The Paris peace conference turned the tide, when an order was given to the Yugoslavs to completely retreat from the northern B zone of the Klagenfurt Basin area in a time frame set to end on 31 July, at the latest, to enable the commission to carry out the planned plebiscite.

The Treaty of Saint-Germain with the Republic of Austria, signed on 10 September 1919, should have determined the Austrian-Yugoslav border. It ascertained that some small parts of Carinthia, the Meža Valley with the town of Dravograd and the Jezersko municipal area, would be incorporated into the new Kingdom of Serbs, Croats and Slovenes while the fate of wider southeastern Carinthia area down to the Klagenfurt Basin was to be determined by a plebiscite.

The outcome of the plebiscite held on 10 October 1920, was 22,025 votes (59.1% of the total cast) for adhesion to Austria and 15,279 (40.9%) for annexation by the Kingdom of the Serbs, Croats, and Slovenes.

While a majority in the remote Alpine villages on the slopes of the Karawanks voted for Yugoslavia, the inhabitants of the densely-settled Klagenfurt Basin were motivated by their evolved social, cultural and economic ties to the central Carinthian region.

The region was placed under Austrian administration on 18 November 1920 and declared part of the sovereign Austrian Republic on 22 November. Until today, 10 October is a public holiday in the State of Carinthia.

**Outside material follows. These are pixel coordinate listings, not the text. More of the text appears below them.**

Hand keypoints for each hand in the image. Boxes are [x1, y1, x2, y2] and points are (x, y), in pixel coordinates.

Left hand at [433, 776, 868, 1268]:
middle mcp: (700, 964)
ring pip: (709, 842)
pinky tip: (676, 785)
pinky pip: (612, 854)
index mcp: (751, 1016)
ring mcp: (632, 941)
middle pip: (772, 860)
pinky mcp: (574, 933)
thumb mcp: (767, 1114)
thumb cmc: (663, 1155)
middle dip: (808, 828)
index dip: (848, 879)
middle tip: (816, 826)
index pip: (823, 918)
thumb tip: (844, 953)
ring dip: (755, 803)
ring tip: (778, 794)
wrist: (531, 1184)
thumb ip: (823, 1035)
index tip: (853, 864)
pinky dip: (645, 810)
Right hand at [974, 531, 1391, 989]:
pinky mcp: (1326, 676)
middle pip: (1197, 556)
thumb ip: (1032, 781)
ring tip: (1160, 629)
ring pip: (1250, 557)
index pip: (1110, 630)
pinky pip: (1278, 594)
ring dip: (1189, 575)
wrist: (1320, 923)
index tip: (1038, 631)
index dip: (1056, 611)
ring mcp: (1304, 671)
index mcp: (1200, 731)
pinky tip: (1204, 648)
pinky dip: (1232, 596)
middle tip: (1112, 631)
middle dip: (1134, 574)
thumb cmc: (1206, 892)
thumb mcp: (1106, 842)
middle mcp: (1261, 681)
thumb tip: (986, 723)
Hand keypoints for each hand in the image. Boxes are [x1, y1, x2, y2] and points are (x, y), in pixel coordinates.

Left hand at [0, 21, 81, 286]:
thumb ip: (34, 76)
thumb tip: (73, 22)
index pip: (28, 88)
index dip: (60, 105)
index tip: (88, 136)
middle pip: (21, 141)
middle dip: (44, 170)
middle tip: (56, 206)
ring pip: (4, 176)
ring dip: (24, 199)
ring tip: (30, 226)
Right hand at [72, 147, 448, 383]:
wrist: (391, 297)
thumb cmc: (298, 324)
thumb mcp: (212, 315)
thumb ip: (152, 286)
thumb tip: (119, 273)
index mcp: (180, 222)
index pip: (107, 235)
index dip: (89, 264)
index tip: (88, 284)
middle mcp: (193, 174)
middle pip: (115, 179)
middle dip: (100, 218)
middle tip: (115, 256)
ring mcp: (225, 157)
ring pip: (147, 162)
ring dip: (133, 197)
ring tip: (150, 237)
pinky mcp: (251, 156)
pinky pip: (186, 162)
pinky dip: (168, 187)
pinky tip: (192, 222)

The plebiscite ultimately determined the border between Austria and the Kingdom of Serbs, Croats, and Slovenes. The border remained unchanged after World War II, even as the Kingdom of Yugoslavia gave way to Josip Broz Tito's Socialist Federal Republic of Yugoslavia, but at the end of the war, Yugoslav Partisans again briefly occupied the area, including the capital city of Klagenfurt. Since the disintegration of Yugoslavia, the border separates Austria and Slovenia.